Ce virus qui nous a empêché de la prendre dans nos bras, de la caresser, de l’embrasser, de lui prendre la main…


Depuis 10 jours, ma sœur et moi sommes au chevet de maman, en fin de vie dans l’EHPAD où elle est résidente depuis quelques années.
Elle n’atteindra pas ses 100 ans, que lui aurions fêté le 1er août prochain.

La Covid est passée par là…sauf que…
Depuis 1 an, visites interrompues, résidents isolés dans leur chambre, puis quelques visites drastiques autorisées, à nouveau plus de visites, et depuis 2 mois et demi, visites sur rendez vous, 2 fois une demi heure par semaine, dans le hall d’entrée, sous l’œil vigilant d’une « gardienne », nous interdisant tout geste de tendresse.

A chaque visite, même si maman avait des difficultés à nous reconnaître et à nous parler, elle se plaignait d’avoir « mal aux fesses ». Elle en souffrait déjà avant le confinement, et l’ayant signalé, on nous a répondu « c’est juste une plaque rouge, on la soigne….. »

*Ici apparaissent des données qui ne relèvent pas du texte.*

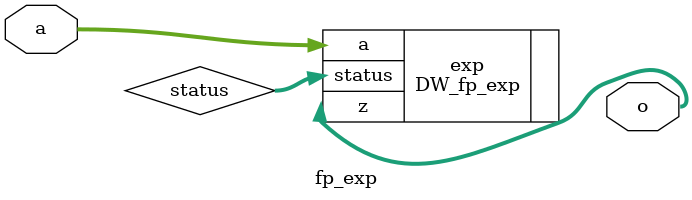
<source format=v>
module fp_exp (
    input [15:0] a,
    output [15:0] o
);

wire [7:0] status;

DW_fp_exp #(
    .sig_width(7),
    .exp_width(8),
    .ieee_compliance(1'b1)
) exp (
    .a(a),
    .z(o),
    .status(status)
);

endmodule

</source>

Impossible de vérifier quoi que ce soit, plus d’échanges avec du personnel qui changeait constamment (stagiaires, débutantes, remplaçantes)

Il y a un mois, alors que maman était toujours installée dans un fauteuil devenu inconfortable, attachée à la taille et entre les jambes afin qu’elle ne glisse pas, on nous a annoncé qu’une escarre devenue profonde expliquait ses souffrances atroces.(cela allait atteindre l’os nous a –t-on dit)

Ensuite, malgré une installation dans un fauteuil coquille plus confortable, la douleur est devenue si insupportable que le médecin attaché à l’EHPAD a décidé (avec notre autorisation) d’administrer de la morphine à maman.

A présent, nous sommes « autorisées » à être auprès de maman autant que nous le souhaitons, à chaque moment de la journée.

Depuis 1 an, alors qu’au sein de l’EHPAD on veillait à ce que nos proches soient isolés, à l’abri du virus et de cette épidémie, et surtout à l’abri de leur famille « indisciplinée », les autres maux étaient toujours là, et continuaient à faire leurs ravages.

Aujourd’hui, nous considérons que maman est une « victime collatérale » de ce virus, qui nous a empêché de la prendre dans nos bras, de la caresser, de l’embrasser, de lui prendre la main… tous ces gestes d’amour que nous nous permettons à présent, mais un peu tard.